Anyone who has even a passing familiarity with Henry Rollins' work knows he's capable of working up a head of righteous indignation when the mood strikes -- but few of us ever expected to see Robin Williams serve as the focus of Rollins' ire.

That all changed after Williams committed suicide on Aug. 11, inspiring Rollins to dedicate one of his weekly editorials for the L.A. Weekly to a rant against what he views as an unforgivably selfish act. Titled 'F--- Suicide,' it finds Rollins making an impassioned argument against taking one's own life -- and taking Williams to task for leaving his children behind to deal with the damage wrought by his death.

Opening his essay by lauding Williams' talent and looking back on some of the brighter spots in his filmography, Rollins shared how, on more than one occasion, he'd play USO benefit dates shortly after Williams had been through the same area. "That’s all I needed to know about him," he recalled. "As far as I was concerned, he was a good man."

Now that he's killed himself, however, Rollins is "off the train." As he put it: "How in the hell could you possibly do that to your children? I don't care how well-adjusted your kid might be -- choosing to kill yourself, rather than to be there for that child, is every shade of awful, traumatic and confusing. I think as soon as you have children, you waive your right to take your own life. No matter what mistakes you make in life, it should be your utmost goal not to traumatize your kids. So, you don't kill yourself."

While professing to understand clinical depression ("When you are severely depressed, it can be more isolating than anything else you have ever experienced"), Rollins drew the line at suicide, explaining, "When someone negates their existence, they cancel themselves out in my mind. I have many records, books and films featuring people who have taken their own lives, and I regard them all with a bit of disdain.

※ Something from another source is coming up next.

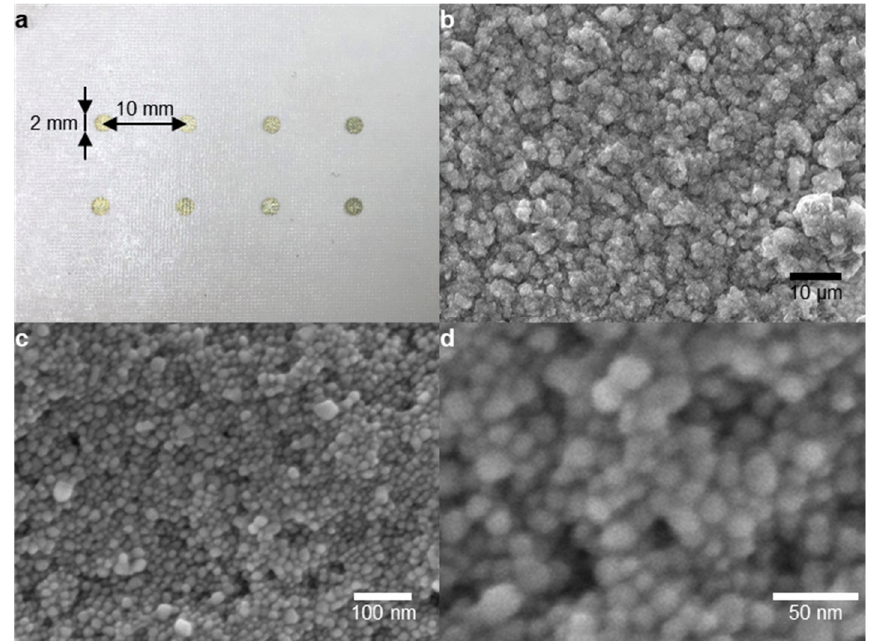
Figure 4. ( a ) Photo of the printed AgNP dot array on tattoo paper; and ( b – d ) SEM images of the AgNP clusters printed on the tattoo paper substrate.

"Almost 40,000 people a year kill themselves in America, according to the Centers for Disease Control and Prevention -- In my opinion, that is 40,000 people who blew it," he added, and concluded by referencing the 1991 shooting death of his friend Joe Cole, arguing that "life isn't anything but what you make it" and adding, "For all the people who walked from the grocery store back to their house, only to be met by a robber who shot them in the head for nothing -- you gotta hang in there."